**Task to carry out:** From the items below, collect every line that contains the string "Care". Case counts.
START Listed records
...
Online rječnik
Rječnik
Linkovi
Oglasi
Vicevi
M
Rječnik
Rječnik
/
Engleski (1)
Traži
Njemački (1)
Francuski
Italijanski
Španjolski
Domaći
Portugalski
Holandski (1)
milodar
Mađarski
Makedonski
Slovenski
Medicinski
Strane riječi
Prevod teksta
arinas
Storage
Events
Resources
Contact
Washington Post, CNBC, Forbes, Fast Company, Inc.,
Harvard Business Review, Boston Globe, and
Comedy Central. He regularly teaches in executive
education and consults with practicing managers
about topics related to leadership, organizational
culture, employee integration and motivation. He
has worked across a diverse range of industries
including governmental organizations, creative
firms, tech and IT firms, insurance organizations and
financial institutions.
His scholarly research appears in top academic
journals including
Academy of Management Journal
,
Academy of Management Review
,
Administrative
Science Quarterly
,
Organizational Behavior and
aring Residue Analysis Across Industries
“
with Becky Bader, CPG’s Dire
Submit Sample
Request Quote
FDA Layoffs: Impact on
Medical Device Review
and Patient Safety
END Listed records
START Listed records
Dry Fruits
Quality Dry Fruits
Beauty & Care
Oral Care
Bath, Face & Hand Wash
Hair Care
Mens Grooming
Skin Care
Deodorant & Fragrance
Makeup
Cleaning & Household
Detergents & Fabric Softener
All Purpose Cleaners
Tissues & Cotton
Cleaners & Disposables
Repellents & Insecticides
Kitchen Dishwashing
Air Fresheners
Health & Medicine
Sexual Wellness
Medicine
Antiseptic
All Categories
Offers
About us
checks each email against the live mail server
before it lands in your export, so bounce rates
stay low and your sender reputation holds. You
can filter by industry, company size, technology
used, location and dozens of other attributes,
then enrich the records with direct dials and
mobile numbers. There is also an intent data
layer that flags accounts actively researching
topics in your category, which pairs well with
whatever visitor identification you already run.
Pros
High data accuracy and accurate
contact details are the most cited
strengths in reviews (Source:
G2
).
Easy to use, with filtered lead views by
END Listed records
**The completed task:**
Beauty & Care
Oral Care
Hair Care
Skin Care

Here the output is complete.